Cut to 2009. The calculus is as weird as it always has been. Omar Abdullah rules the kingdom. His loyalties lie with India. Most Kashmiris, especially the young like him. For once he sounds totally sincere and bright. I personally feel he is a refreshing break. Syed Ali Geelani is an ailing old man who rules the dissenting space in the same fiefdom. His loyalty is not to India. A vast chunk of people like him too. He too sounds utterly convincing and captures popular imagination more than Omar. He wants an end to India’s rule in Kashmir.
Those for Omar want to bury Kashmir’s acrimonious past and there is a growing number who speak about the futility of rebellion. Against strikes and mass protests. They quote statistics to drive home the point that our economy is battered because of this bedlam. Tourists flee like hunted deer and the poor labourers go jobless. World has changed, the argument goes and bricks are no answer. With time wounds must heal.The opposing camp has a diametrically opposite ideological argument. And they too speak in a guileless tenor.
A hundred thousand people did not get certainly slaughtered in Kashmir for nothing. Our parents’ were kicked around and our women dragged out of their kitchens not because we would settle down in the end to sit with a third generation Abdullah who didn’t even know Kashmiri till a few years back. The wounds, the feeling goes, go dark and deep. Big enough to keep dolphins in.
***
After years of bloodshed, after a long, drawn battle people sat to reflect and introspect by a river in which much of their crimson blood has mixed. Much has been lost – brothers, friends, sons, children and honor. Some are still unreported from the dark dens they were schelepped to. Just when our transitional phase seemed to start, someone waved to us across the river. A nice boy with a plow on his back talked development and joy. And tulips. And truth. People liked the sound of his chatter. They forgot old wounds and clapped. Hard.
Just then the plow boy’s dark knights come swooping from behind. They lunge at the crowd randomly. The order is abruptly broken. Claps give way to shrieks. People protest. The state wants to take away the luxury of innocence! It tramples upon human rights with impunity. Slogans rent the terrified June air. Will our sorrows never be sad enough? Will our lives never be important enough? There are no answers. Only tear-gas shells, occasionally falling on passers by.
***
Kashmir has some real soul-searching to do. Are we for shut-downs, as Geelani would like us to or do we stay mute? What if tomorrow it is our turn to be picked up in a bottle-green color SOG gypsy only to be thrown out dead? Another corpse, another numeric, another commission. But wait, does a strike also not mean zero-income to the poor vendor, to the artisan who lives off tourism or to the boatman in his waiting shikara? The middle-class and the elite [that includes all of Hurriyet and perhaps the likes of us] are sure insulated [when are they not?], but aren’t we being insensitive to the plight of the less-privileged?
What do the strikes give us? What do we want to prove? Who takes note of it anyway?
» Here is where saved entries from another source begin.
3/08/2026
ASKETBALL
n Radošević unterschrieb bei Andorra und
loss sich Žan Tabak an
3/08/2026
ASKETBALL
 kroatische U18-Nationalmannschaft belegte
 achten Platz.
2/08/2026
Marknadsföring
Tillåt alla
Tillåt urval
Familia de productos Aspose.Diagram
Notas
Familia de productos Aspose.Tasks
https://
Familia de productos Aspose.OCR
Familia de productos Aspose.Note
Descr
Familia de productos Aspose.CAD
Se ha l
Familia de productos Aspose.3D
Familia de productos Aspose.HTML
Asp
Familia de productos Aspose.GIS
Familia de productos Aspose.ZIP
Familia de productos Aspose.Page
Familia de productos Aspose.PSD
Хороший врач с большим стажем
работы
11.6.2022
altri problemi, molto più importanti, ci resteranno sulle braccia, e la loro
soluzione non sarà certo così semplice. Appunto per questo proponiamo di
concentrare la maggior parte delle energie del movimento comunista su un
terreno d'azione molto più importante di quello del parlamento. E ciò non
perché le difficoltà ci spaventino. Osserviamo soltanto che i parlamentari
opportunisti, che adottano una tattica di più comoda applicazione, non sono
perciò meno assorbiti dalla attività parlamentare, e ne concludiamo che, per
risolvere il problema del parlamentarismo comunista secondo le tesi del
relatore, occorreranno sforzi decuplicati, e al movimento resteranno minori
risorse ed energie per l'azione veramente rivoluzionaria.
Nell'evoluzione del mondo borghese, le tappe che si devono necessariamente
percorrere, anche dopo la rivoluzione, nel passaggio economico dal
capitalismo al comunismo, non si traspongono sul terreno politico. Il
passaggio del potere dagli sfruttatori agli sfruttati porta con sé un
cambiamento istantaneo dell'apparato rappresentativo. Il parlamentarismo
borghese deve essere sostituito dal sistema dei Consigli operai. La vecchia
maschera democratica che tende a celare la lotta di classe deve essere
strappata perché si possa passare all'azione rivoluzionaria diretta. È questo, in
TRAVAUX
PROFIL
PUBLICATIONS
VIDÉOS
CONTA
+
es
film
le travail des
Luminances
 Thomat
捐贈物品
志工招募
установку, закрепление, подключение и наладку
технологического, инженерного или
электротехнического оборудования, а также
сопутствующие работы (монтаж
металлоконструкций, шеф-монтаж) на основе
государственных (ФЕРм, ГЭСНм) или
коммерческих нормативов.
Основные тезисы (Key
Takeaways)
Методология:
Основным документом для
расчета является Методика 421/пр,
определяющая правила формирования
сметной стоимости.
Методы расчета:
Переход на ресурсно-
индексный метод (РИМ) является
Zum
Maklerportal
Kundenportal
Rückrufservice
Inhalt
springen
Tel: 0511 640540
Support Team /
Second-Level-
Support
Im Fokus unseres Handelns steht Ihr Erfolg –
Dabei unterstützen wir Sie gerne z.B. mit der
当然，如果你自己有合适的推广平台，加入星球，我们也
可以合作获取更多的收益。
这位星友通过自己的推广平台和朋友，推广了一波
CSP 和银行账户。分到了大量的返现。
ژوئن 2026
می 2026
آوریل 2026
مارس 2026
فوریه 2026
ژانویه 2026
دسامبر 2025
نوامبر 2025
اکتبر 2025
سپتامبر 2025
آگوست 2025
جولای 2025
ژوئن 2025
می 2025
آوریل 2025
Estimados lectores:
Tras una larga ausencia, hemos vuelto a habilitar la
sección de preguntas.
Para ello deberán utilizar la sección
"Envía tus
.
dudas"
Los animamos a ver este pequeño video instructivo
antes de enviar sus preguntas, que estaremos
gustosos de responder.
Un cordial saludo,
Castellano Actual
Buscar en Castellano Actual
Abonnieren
I reckon, a shutdown may not mean anything per se but it sure symbolizes something. It is like declaring outloud – look here, you bully – whatever it is – freedom, frenzy, nuttiness, romanticism – is clearly not over yet. Woodrow Wilson, the Nobel prize winning 28th US president and a leading intellectual of the Progressive Era once remarked, ‘The history of liberty is a history of resistance’.
As long as Omar Abdullah does not rein-in his piratical troopers there will be people leaving work and coming out of their homes – spontaneously – and protest. As long as brutal laws, meant to doctor the dreams of people, are not done away with, there shall be strikes. Agreed it is a conflict in our souls: do we allow our economy to be destroyed or do we let our collective dignity go, like a tent on a stormy night? Do we listen to our head or our heart? History is testament that as a nation, Kashmiris have mostly gone by the sentiment.